Background: Abundance and functional quality of tumor infiltrating lymphocytes are positively linked with tumor response and improved survival with checkpoint inhibitors. NKTR-214 is a CD122-biased agonist that targets the IL2 pathway and is designed to provide sustained signaling through the heterodimeric IL2 receptor pathway (IL2Rβγ) to preferentially activate and expand NK and effector CD8+ T cells over CD4+ T regulatory cells within the tumor microenvironment. NKTR-214 has been administered to 28 patients with advanced cancers. NKTR-214 as a single agent demonstrated a substantial increase in both CD8+ T and NK cells within the tumor microenvironment in patients with prior immune checkpoint therapy (Bernatchez et al 2016). Given the favorable safety profile and strong biomarker data, a trial combining NKTR-214 and nivolumab was initiated. Trial design: PIVOT-02 is a phase 1/2 open-label trial in patients (pts) with locally advanced or metastatic melanoma (mM), non-small cell lung cancer (NSCLC), renal cell carcinoma (RCC), urothelial carcinoma, or triple-negative breast cancer (TNBC).

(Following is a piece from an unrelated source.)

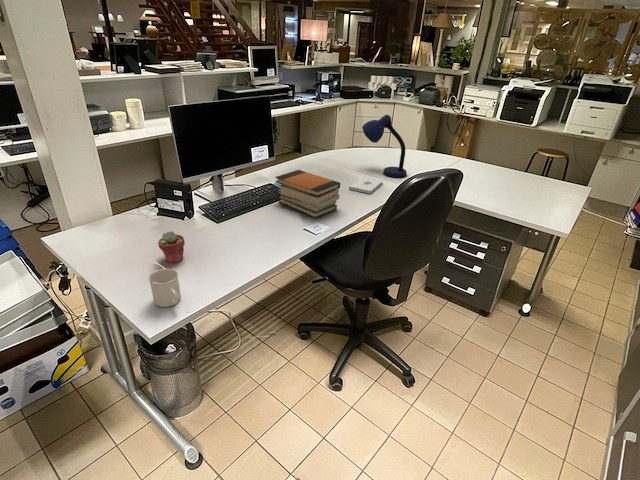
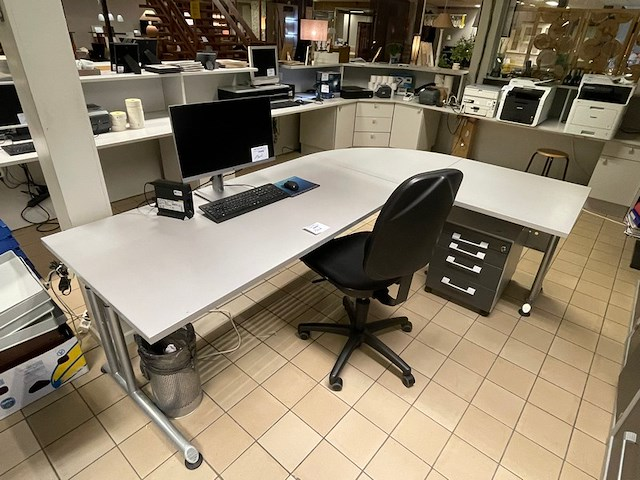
- cup [148,268,182,308]
- book stack [274,169,341,219]
- desk lamp [361,114,408,179]
- notepad [348,175,384,194]
- potted succulent [157,230,186,264]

The primary objectives are to evaluate safety and tolerability, determine the recommended phase 2 dose (RP2D), and assess tumor response by RECIST 1.1. In an outpatient setting, NKTR-214 is administered at dose levels of 0.003, 0.006 and 0.009 mg/kg in combination with nivolumab at two flat dose schedules of either 240 mg @ q2w or 360 mg @ q3w. As of May 8, 17 pts (7 mM, 8 RCC, and 2 NSCLC) have been enrolled into 4 cohorts in the dose-escalation phase. In the dose-expansion phase, approximately 250 pts will be enrolled in five tumor types and eight indications; immunotherapy naïve patients and patients who are relapsed/refractory to checkpoint therapy are being studied separately. Extensive blood and tumor tissue samples are being collected to measure immune activation using immunophenotyping including flow cytometry, immunohistochemistry (IHC), T cell clonality and gene expression analyses. Enrollment is ongoing.